**Task**
The expected result is an exact restatement of the data, free of pictures.

**Provided material**
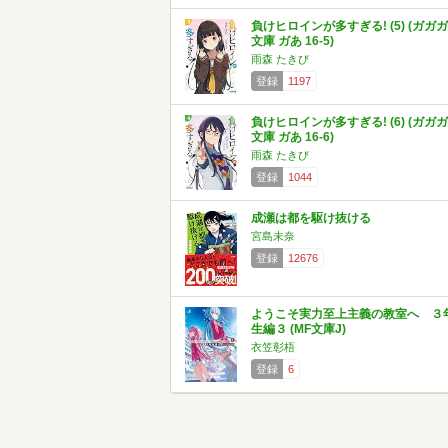
負けヒロインが多すぎる! (5) (ガガガ
文庫 ガあ 16-5)
雨森 たきび
登録
1197
負けヒロインが多すぎる! (6) (ガガガ
文庫 ガあ 16-6)
雨森 たきび
登録
1044
成瀬は都を駆け抜ける
宮島未奈
登録
12676
ようこそ実力至上主義の教室へ ３
生編３ (MF文庫J)
衣笠彰梧
登録
6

**Reply to the task**
負けヒロインが多すぎる! (5) (ガガガ
文庫 ガあ 16-5)
雨森 たきび
登録
1197
負けヒロインが多すぎる! (6) (ガガガ
文庫 ガあ 16-6)
雨森 たきび
登録
1044
成瀬は都を駆け抜ける
宮島未奈
登録
12676
ようこそ実力至上主義の教室へ ３
生編３ (MF文庫J)
衣笠彰梧
登録
6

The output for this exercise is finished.